Desperately seeking ideas for a new musical, a roster of about fifty-five producers have come up with the idea of the 1985 Madonna screwball comedy movie Desperately Seeking Susan and thrown it on the stage with Blondie’s back catalogue.
I mean, how many plumbers does it take to fix a toilet, or how many blind men to tune a piano? The “book and concept” by Peter Michael Marino is ponderously faithful to the screenplay in which a bored New Jersey housewife, Roberta Glass, sensing a world elsewhere in the newspaper small ads, gets a bump on the head and a delusion that she has become the person whose life she envies, Susan, a punkish blonde material girl with attitude.
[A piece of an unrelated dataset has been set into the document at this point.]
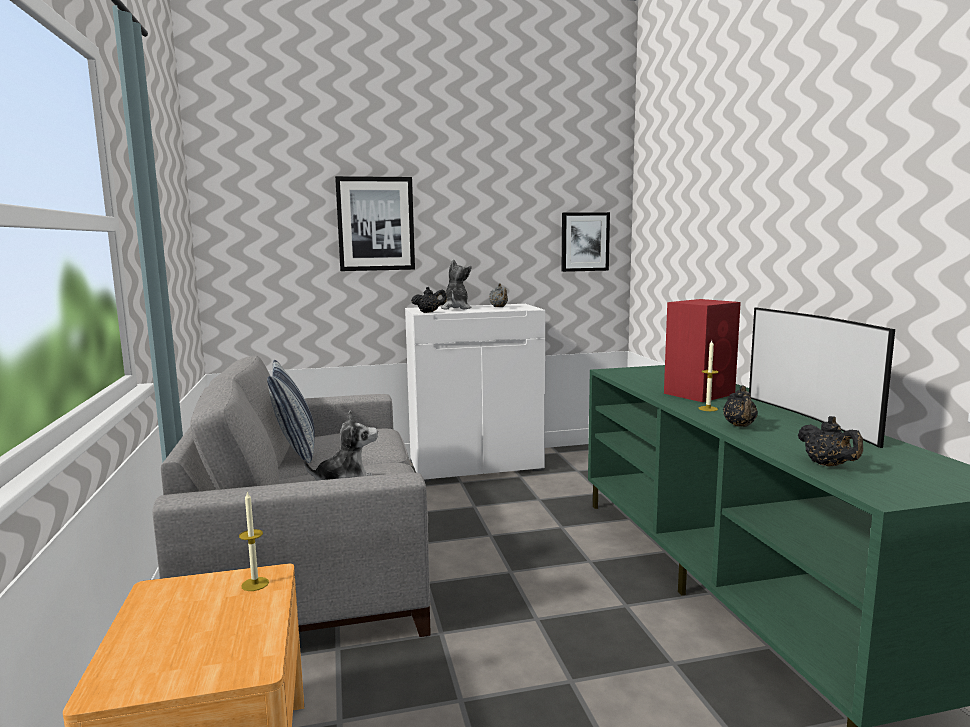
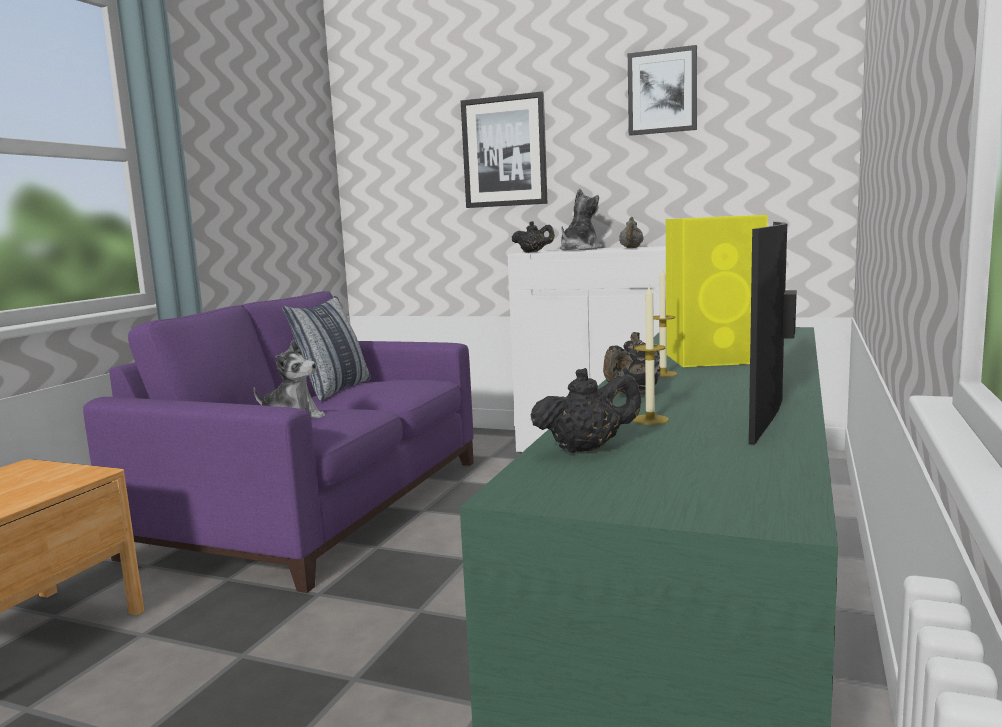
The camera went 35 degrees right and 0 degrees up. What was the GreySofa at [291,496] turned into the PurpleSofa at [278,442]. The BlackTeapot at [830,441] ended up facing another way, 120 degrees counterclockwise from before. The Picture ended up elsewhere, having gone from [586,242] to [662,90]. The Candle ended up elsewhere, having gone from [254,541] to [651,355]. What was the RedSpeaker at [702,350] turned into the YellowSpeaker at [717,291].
Angus Jackson’s production takes the wise precaution of turning the sound up so loud that it’s impossible a) to hear the lyrics or b) to know, when you do catch a phrase or two, whether they fit whatever is passing itself off as a dramatic situation.
The only way to enjoy the show is to submit to the songs, which makes for a totally passive experience. It’s some time since I put my Blondie on the turntable, but there are two numbers that are exceptional – “Atomic” and “Heart of Glass” – and I was very glad to hear them again. Heavy on base, pulsating with sexiness and full of good harmonic progressions, these songs bring back an era even if they don’t make a musical.
The rest of the score is just so-so to mediocre, though Debbie Harry’s new song “Moment of Truth,” written with Chris Stein, has the unexpected quality of indicating the kind of show she might have written if she’d sat down and started from scratch: it actually manages to express the four main characters’ separate situations with poignancy and concision.
Kelly Price and Emma Williams belt out their songs with balls and dedication, but it is impossible to differentiate between them, really, apart from in their hairstyles. Perhaps that’s the point. Roberta’s Jacuzzi-selling husband is fleshed out, just about, by Jonathan Wrather and Alec Newman is Dez the boyfriend chasing the surrogate Susan through her adventures as a prostitute, prisoner and magician’s assistant.
There are some feisty dance numbers choreographed by Andy Blankenbuehler, but nothing to get too over-excited about, and Tim Hatley has designed sets and costumes that suggest the market aimed at by the show is not one for musical theatre but the retro-punk concert-going crowd. It’s the very sense of calculation in this that gives the game away: the show’s got no soul.